И вот уже Индеец Гонсалес Лобо следует за карлицей доньей Антоньитой по дороге в Алькасар. Не отставая ни на шаг, проходит он за ней через дворики, калитки, порталы, караульные помещения, коридоры и приемные. Остались позади плац, где проводил учения кавалерийский эскадрон, изящная мраморная лестница, широкая галерея, открывавшаяся справа на внутренний дворик, а слева украшенная картиной знаменитого сражения, которую не успел он рассмотреть, но от которой сохранился в памяти образ удачно расположенных в пространстве несметных рот пехотного полка, тесными изогнутыми цепями наступавших на высокую, запертую, обороняющуюся крепость. Открылись и вновь сомкнулись за ними дубовые створки огромных дверей на самом верху лестницы. Ковры скрадывали шум шагов, призывая к осмотрительности; зеркала упреждали их визит, посылая отражения вперед, в окутанные мраком пустынные помещения.
Рука доньи Антоньиты потянулась к ручке отполированной двери, слабые пальцы вцепились в блестящий металл и бесшумно его повернули. И тогда Гонсалес Лобо внезапно оказался перед королем.

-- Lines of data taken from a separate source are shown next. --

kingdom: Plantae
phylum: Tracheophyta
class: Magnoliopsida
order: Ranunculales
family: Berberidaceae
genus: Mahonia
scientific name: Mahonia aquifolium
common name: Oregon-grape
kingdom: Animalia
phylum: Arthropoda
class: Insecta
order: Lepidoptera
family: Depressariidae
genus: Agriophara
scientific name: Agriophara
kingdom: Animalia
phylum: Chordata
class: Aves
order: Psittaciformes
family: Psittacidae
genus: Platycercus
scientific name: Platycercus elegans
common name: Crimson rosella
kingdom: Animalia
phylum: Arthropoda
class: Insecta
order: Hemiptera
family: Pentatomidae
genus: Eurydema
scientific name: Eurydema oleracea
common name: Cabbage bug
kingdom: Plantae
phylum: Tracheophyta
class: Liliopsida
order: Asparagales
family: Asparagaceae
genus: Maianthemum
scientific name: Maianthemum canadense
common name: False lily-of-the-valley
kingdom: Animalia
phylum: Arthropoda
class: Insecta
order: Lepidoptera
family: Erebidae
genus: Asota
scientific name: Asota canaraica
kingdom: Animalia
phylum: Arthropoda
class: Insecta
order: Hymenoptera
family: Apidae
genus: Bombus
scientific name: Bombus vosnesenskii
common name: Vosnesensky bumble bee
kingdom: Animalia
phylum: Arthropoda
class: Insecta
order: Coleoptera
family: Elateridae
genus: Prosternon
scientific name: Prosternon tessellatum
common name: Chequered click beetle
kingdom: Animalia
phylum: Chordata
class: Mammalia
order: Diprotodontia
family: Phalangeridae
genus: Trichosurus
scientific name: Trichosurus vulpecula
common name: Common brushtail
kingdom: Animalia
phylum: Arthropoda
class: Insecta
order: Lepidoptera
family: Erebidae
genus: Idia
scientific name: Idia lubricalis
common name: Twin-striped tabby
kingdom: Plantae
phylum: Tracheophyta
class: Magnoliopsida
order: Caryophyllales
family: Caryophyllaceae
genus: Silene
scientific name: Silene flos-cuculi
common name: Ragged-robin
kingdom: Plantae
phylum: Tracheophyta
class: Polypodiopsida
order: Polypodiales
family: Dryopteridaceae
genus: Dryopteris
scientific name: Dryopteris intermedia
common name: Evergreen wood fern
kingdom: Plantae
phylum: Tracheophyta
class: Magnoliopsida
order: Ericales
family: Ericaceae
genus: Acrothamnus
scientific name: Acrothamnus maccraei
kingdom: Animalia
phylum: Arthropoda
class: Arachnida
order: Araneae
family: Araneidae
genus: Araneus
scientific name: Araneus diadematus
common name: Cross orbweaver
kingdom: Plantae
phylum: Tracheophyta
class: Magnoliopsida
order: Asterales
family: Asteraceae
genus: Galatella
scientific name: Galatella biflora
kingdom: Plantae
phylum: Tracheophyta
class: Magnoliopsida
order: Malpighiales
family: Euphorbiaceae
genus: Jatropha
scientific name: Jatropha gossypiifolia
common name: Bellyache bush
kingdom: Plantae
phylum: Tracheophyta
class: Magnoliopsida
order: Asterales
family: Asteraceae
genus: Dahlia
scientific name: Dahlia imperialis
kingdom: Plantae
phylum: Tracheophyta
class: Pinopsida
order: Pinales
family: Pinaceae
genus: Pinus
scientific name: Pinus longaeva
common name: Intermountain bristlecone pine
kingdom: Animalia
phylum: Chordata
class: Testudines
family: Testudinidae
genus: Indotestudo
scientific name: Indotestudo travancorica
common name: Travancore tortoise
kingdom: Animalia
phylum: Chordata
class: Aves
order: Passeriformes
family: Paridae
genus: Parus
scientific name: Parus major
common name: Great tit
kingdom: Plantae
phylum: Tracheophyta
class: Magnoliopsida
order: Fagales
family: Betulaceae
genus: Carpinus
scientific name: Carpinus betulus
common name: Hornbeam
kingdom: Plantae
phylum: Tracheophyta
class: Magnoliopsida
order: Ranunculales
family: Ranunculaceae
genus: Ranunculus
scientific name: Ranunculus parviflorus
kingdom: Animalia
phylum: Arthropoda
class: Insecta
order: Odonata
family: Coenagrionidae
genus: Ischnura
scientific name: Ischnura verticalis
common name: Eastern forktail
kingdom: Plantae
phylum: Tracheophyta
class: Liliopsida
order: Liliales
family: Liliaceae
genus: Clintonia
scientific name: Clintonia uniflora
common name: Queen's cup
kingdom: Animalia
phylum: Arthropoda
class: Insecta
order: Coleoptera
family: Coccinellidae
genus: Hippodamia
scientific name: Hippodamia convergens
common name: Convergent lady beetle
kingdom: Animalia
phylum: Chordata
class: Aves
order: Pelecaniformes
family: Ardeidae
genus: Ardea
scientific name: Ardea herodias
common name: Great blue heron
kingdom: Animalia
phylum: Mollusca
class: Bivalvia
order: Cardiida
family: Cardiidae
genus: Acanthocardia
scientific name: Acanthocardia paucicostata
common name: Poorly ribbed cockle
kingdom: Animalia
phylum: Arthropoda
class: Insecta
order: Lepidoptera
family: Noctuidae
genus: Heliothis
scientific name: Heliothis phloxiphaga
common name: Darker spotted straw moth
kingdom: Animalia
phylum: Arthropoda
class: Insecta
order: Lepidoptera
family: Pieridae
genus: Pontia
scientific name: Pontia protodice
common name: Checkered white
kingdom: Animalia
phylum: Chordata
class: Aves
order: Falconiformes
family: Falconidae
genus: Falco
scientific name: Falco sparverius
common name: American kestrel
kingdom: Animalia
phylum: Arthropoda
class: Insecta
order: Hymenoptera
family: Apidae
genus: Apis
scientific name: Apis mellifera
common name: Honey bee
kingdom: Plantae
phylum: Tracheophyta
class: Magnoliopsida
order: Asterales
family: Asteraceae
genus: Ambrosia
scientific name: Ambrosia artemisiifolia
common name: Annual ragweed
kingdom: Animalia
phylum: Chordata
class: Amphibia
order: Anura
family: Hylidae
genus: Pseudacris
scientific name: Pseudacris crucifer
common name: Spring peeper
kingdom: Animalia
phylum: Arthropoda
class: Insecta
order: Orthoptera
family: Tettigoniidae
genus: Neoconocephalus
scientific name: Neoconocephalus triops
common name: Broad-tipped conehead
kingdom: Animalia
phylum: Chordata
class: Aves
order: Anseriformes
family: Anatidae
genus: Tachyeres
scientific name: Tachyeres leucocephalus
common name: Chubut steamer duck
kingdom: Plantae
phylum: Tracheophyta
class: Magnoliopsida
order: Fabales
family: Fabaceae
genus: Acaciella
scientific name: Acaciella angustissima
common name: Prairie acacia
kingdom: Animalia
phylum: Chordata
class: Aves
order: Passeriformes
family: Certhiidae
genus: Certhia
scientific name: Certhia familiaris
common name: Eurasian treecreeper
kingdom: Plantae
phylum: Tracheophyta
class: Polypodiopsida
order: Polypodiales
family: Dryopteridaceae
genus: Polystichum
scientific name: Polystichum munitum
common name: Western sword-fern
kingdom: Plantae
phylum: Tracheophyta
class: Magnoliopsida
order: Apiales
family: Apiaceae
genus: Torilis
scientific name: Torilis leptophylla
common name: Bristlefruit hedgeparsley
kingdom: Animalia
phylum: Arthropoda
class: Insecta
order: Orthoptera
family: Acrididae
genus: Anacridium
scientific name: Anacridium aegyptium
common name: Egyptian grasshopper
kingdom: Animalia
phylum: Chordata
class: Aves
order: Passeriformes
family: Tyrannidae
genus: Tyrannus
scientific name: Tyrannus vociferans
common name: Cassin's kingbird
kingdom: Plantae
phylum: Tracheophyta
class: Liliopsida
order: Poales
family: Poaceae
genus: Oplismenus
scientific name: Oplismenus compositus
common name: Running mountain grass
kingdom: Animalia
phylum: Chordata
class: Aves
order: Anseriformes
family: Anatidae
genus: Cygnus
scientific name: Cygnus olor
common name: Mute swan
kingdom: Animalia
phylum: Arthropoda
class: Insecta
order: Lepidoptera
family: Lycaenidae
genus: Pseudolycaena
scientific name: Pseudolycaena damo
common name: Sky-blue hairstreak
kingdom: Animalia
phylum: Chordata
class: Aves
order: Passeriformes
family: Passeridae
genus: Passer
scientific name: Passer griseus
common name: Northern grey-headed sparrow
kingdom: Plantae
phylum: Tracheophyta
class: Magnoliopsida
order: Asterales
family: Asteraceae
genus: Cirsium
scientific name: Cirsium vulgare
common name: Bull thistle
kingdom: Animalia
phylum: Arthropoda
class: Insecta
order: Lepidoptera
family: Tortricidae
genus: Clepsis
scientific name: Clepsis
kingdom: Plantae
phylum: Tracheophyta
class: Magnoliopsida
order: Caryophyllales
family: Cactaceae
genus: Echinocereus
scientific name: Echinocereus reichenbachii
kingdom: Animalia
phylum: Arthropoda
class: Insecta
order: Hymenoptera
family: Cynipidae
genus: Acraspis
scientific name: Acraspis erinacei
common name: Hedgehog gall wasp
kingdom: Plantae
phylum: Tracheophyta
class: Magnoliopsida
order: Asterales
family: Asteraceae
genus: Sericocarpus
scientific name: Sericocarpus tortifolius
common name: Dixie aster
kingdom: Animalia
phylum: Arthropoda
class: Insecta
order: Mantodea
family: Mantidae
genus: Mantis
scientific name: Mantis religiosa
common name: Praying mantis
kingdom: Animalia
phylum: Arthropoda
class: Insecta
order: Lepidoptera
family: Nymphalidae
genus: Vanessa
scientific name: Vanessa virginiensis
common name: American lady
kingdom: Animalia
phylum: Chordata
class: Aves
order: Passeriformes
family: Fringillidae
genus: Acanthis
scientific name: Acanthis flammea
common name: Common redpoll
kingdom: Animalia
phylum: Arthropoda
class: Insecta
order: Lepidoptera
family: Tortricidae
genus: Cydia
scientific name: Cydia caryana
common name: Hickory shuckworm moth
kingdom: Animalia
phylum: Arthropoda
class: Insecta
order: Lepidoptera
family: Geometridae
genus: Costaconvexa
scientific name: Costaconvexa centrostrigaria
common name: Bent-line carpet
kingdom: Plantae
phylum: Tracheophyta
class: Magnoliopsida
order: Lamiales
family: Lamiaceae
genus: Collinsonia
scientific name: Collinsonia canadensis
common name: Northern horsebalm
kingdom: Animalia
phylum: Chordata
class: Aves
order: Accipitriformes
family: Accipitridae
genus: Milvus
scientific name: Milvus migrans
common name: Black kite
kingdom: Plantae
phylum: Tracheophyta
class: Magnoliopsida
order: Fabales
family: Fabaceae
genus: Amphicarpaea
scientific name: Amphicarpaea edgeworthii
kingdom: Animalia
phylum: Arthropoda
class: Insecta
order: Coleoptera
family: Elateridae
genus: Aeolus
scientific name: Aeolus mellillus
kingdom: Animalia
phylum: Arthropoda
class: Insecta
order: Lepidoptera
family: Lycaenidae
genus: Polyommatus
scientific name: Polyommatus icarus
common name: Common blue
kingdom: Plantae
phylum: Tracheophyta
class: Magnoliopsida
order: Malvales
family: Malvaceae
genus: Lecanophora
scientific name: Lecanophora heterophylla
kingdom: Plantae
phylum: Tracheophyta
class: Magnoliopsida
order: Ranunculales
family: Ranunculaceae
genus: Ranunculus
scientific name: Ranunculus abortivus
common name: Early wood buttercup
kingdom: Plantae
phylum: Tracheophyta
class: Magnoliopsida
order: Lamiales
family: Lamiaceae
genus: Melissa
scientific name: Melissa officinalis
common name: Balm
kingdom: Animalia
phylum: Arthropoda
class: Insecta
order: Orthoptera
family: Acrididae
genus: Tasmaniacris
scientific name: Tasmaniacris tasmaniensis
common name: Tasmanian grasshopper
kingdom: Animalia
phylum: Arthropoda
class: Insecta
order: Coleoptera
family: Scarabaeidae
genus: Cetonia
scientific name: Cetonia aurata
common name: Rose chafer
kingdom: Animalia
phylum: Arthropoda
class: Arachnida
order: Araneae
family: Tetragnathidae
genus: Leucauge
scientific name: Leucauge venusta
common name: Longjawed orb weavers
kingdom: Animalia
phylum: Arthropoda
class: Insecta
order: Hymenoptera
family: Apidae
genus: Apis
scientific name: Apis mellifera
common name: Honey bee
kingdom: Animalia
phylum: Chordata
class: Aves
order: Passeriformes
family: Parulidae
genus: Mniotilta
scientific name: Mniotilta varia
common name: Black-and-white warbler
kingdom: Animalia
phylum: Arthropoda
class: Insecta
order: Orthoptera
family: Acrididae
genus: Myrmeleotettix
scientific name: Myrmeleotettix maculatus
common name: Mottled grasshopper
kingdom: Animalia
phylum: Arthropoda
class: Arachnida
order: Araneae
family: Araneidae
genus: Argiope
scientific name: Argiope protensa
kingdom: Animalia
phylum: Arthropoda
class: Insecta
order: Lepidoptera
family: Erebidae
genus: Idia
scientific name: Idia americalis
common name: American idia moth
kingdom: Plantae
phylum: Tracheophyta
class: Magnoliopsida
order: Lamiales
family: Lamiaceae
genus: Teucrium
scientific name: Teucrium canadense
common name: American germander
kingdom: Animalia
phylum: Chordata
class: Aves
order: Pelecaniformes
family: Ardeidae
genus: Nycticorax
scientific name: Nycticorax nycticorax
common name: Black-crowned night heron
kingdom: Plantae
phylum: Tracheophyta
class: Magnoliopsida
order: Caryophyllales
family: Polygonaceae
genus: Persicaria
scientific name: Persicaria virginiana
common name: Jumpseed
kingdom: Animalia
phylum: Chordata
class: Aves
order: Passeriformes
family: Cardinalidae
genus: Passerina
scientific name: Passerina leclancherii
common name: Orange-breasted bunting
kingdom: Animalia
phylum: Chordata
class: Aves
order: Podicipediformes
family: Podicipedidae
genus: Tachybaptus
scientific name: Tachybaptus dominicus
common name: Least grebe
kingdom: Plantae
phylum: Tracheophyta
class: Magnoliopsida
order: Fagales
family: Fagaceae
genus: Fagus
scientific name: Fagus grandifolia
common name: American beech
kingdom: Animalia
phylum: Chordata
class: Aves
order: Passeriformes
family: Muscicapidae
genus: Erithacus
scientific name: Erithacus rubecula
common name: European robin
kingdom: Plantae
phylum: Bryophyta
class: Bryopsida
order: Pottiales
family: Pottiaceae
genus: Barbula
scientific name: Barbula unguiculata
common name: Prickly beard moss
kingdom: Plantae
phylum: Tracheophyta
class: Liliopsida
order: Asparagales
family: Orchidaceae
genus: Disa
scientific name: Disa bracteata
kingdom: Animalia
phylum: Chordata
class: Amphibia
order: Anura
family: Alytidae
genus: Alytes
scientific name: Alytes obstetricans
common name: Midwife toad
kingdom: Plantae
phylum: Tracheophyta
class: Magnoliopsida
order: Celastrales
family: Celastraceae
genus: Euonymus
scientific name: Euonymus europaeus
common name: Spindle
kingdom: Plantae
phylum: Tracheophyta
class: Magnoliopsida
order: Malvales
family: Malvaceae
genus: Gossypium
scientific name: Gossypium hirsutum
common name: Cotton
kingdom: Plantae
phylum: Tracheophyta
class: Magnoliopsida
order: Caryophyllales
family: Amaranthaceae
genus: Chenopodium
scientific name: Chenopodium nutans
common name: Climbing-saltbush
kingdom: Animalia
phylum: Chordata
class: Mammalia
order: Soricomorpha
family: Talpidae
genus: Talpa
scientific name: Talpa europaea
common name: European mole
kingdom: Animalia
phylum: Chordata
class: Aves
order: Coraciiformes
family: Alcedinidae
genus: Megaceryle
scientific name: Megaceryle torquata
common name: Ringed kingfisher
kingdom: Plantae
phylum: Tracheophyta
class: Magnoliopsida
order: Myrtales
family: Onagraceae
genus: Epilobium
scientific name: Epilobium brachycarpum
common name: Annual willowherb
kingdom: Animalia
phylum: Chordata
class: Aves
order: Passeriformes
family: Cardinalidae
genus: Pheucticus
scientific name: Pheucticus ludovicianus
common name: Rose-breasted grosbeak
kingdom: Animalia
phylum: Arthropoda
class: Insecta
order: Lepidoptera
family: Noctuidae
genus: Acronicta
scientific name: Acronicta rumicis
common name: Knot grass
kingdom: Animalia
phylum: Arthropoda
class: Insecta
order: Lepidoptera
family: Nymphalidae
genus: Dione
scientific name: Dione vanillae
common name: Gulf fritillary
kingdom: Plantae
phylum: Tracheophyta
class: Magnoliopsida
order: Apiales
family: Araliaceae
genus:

«Его Величество,– пишет он,– восседал в громадном кресле, помещенном на возвышении, оперев ноги на скамеечку с табачного цвета шелковой подушечкой. Подле него лежала беленькая собачка». Подробно, от тощих, не достающих до пола ног и вплоть до прилизанных бесцветных волос, описывает короля Гонсалес Лобо, и нельзя не поразиться тому, как удалось ему в столь краткий срок рассмотреть все и сохранить в памяти. Мы узнаем, что кружева на груди короля намокли от безостановочно стекающей по губам слюны; что пряжки на его туфлях – из серебра, а одет он в костюм из черного бархата. «Нарядное платье Его Величества,– замечает Гонсалес Лобо,– распространяло сильный запах мочи; позже узнал я, что страдает он недержанием». С той же непосредственностью и невозмутимостью перечисляет автор на протяжении трех листов рукописи все, что сберегла его невероятная память об убранстве покоев, драгоценностях и отделке. Что же до самого визита, который, казалось, и должен был запомниться ему в первую очередь, то о нем приводит Гонсалес Лобо лишь следующие слова, коими, заметим попутно, и завершает свое пространное сочинение: «Увидав в дверях незнакомого человека, песик залаял, и Его Величество, казалось, несколько встревожился, но затем разглядел голову своей карлицы, выступившей вперед меня, и вновь обрел спокойное выражение. Приблизившись, донья Антоньита шепнула ему на ухо несколько слов. Его Величество явил мне свое благоволение и протянул для лобзания руку, но прежде, нежели успел я запечатлеть на ней поцелуй, завладела ею забавная обезьянка, резвившаяся неподалеку, и отвлекла Его Королевское внимание домогательством ласки. Усмотрев в том благовидный предлог, удалился я тогда в почтительном молчании».